Noyce Scholar Profile
Undergraduate major or graduate field of study: B.S., Biology
Subject area(s) and grade level teaching focus: Biology, grades 8-12
Category of scholarship/fellowship:
Noyce Teaching Fellow
Name of Noyce institution:
University of Texas at Brownsville and Texas Southmost College
Current academic or teaching status:
School and school district:
Santa Maria ISD, Santa Maria High School
My name is Raul Zavala. I currently reside in Santa Maria, Texas, but was born in Ciudad Victoria, Tamaulipas, Mexico. I came with my family into the United States when I was three. I come from a family of 12. I went to Head Start when I was four and then to pre-K and so on. It was hard for me to write, read, and speak English because Spanish was my first language. By going to Head Start, I started to improve, learning how to write and pronounce words correctly. When I went to elementary school, I thought it was fun because I would joke a lot, but I was smart though because I would do my work and get good grades. When I was in fifth grade, my life took a complete turn due to my grandmother’s death. I started to “really” care about my grades and about school because I realized how much my parents had done for me. From that moment on, I realized that education is vital to what I ultimately plan to do in life, and the only way I could help my family was if I excelled in school. As soon as I came to high school, I began to think about my future goals–what I would be doing once I graduated. I graduated in the top 10 percent, ranking fourth out of 50 students in my high school class. I started going to the University of Texas Brownsville/Texas Southernmost College less than a week after I graduated from high school. I was majoring in nursing, switched to Pre-Med, and finally to teaching. The decision I made was because of my past experiences in my education. Throughout my school years, I was fortunate enough to have better teachers than some people. By “better,” I mean teachers who focused on working with the student in ways that would better their learning; unfortunately, not everyone has been as privileged as I have been. Science has been a passion for me as long as I can remember. I loved my science classes from first or second grade when we would collect ants for class, plant bean plants, and many more things that fascinated me and I thought were fun. Through teaching is how I will help young people be college ready and excel academically.
Why do you want to teach:
I do not only want to make a difference in a child, but to give them an unforgettable educational experience they will have in their memory for years to come, a big impact in them. I want to show them and have them remember how I believed they could be high achievers by trying and never giving up no matter what obstacles they had to face. All children are equal whether they are late bloomers, very bright, or have any sort of disability, and they should know that no one and nothing could stop them from obtaining an education. Through teaching, I will face challenges, which I will make every effort to overcome no matter what lies ahead.

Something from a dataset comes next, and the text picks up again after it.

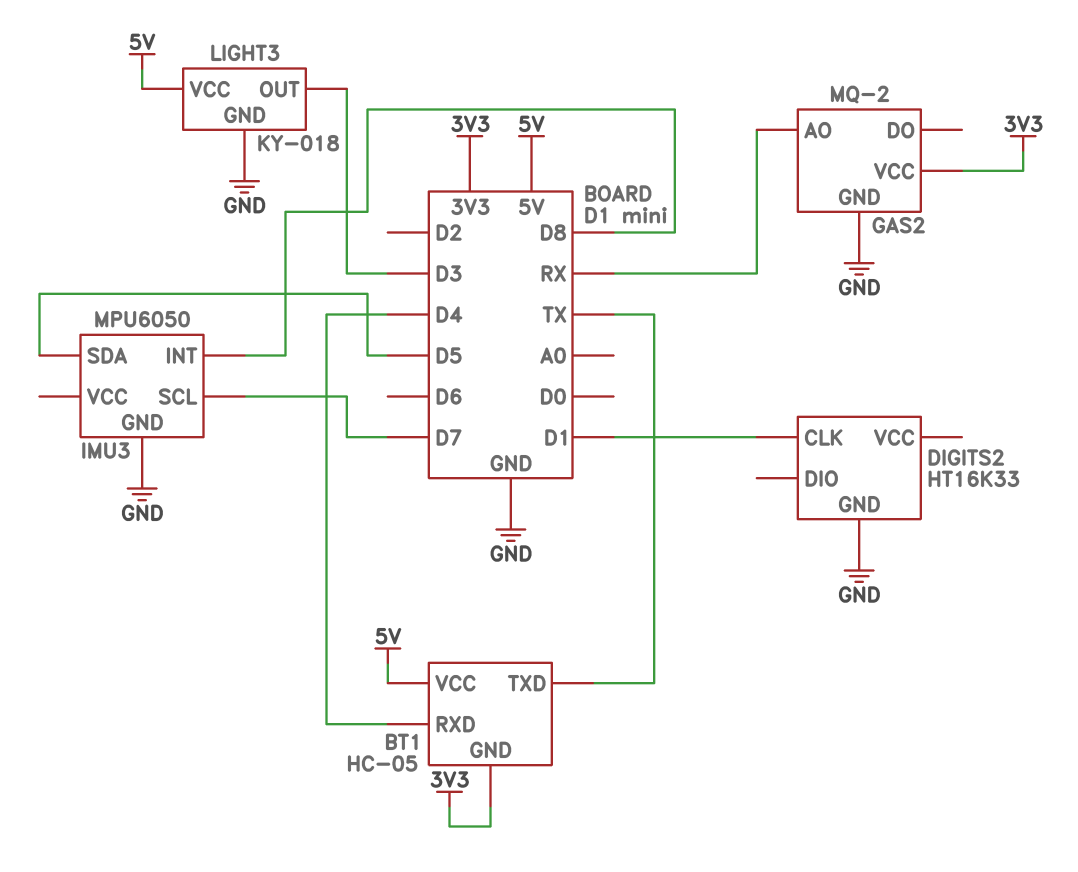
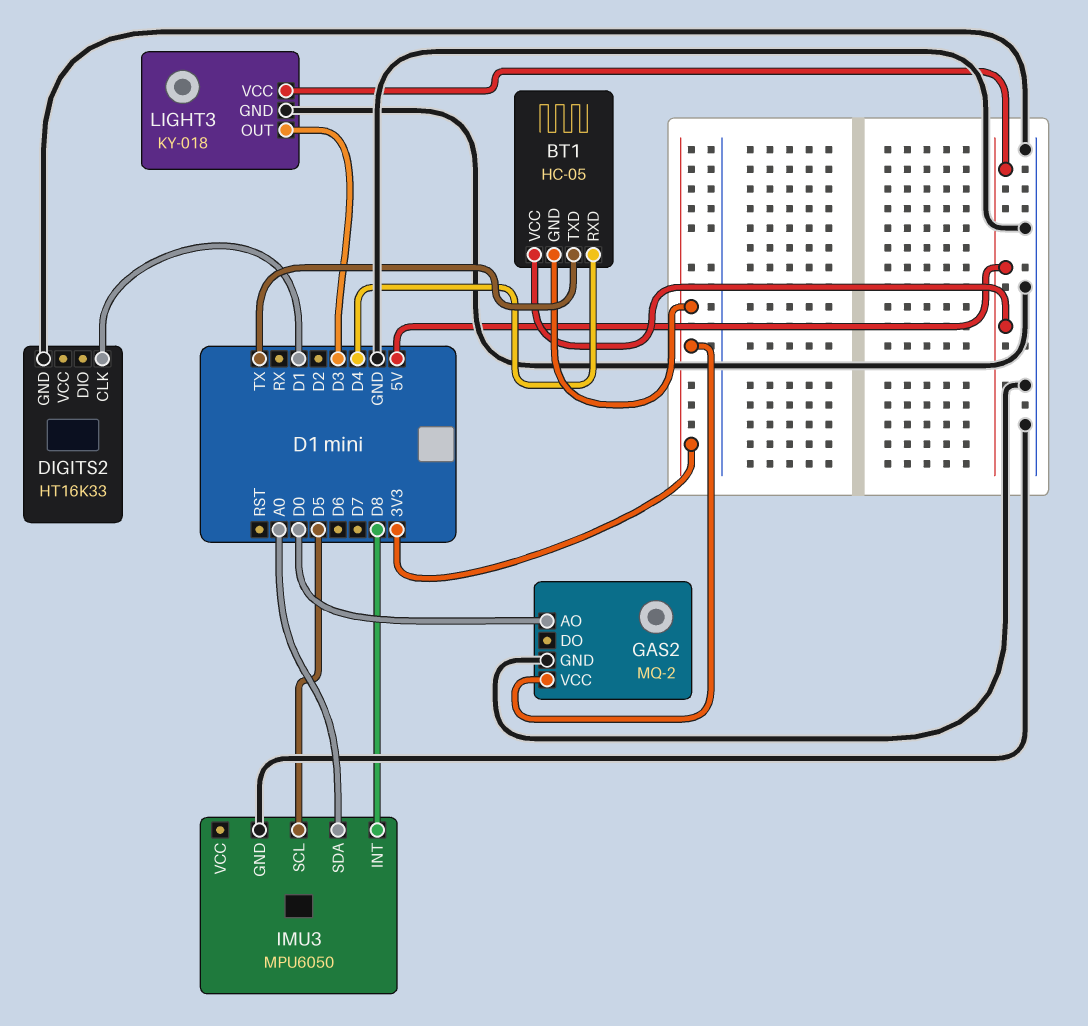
GAS2 pin AO: RX -> D0
IMU3 pin SCL: D7 -> D5
IMU3 pin SDA: D5 -> A0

Describe a memorable teaching experience:
I feel it is important to make learning interesting, creative, and fun using any sort of method which students will enjoy. An example would be my using educational song lyrics with a sophomore Chemistry class about composition of atoms. I read them a short funny story of the Atoms Family. The students laughed and were very engaged, but most importantly learned the subatomic particles of atoms. Then I had them practice the song lyrics to try to sing it aloud in front of the class; most decided to do this in groups of two or more students. While they practiced it, I motivated them to pretend they were singing their favorite song, and to sing as a real singer. They found this fun, enjoyable, and worthwhile because they used a karaoke machine to sing it in a microphone. I closed the lesson by singing it solo for them. It is not that I am good at it, but they liked the way I sang it and my tone of voice. Students grasped the concept of structures of atoms and remembered all semester and the year about that lesson.

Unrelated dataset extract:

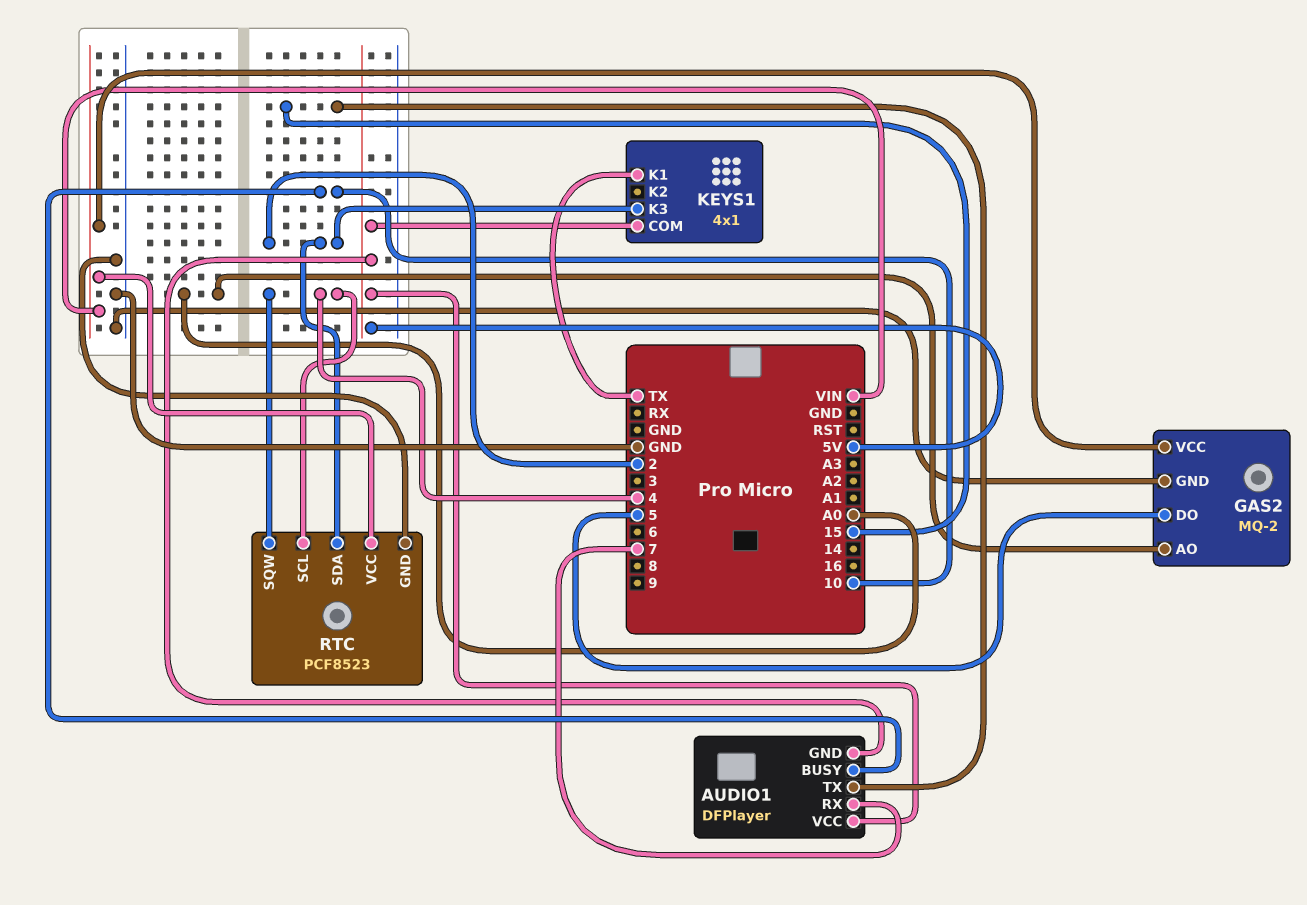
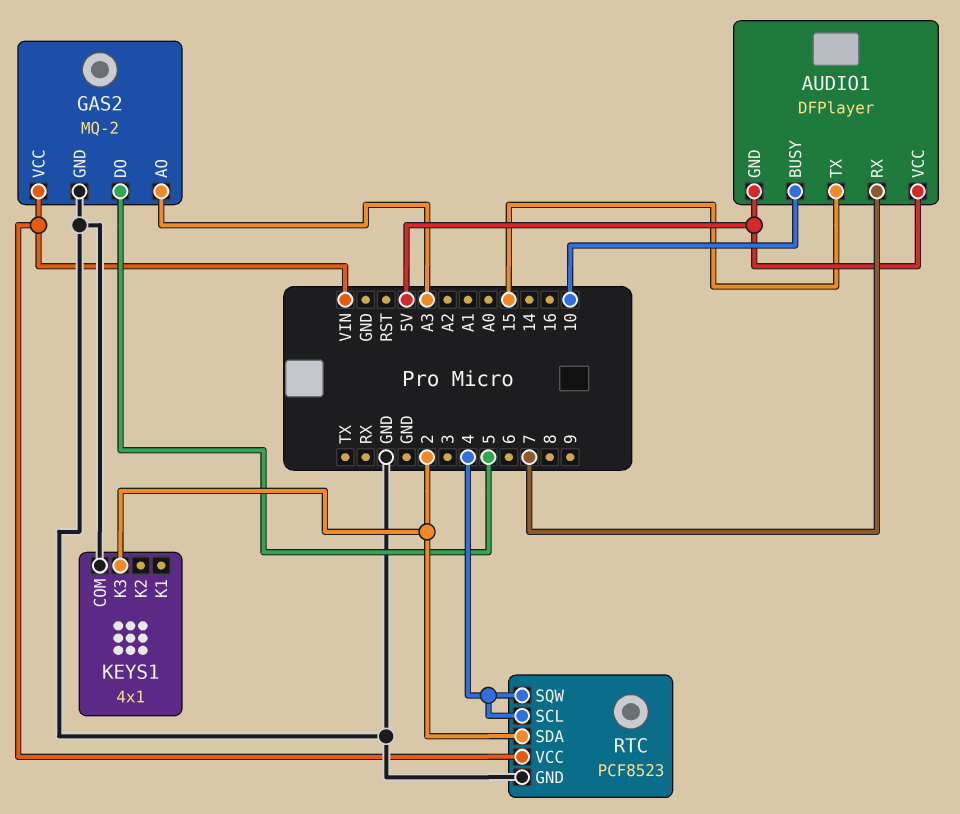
GAS2 pin AO: A0 -> A3
KEYS1 pin COM: 5V -> GND
KEYS1 pin K1: TX -> none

What does the Noyce program mean to you:
The Noyce program meant a lot to me because I would commute to school daily, and my financial assistance from grants was insufficient to continue my last semester of my education. I am very thankful because I had previously obtained student loans and thanks to the Noyce scholarship, I did not have to get more loans. I worked so hard to bring my GPA to a good average for about two years, and the scholarship was like a dream come true because I believe that after all the obstacles I had to endure I deserved it.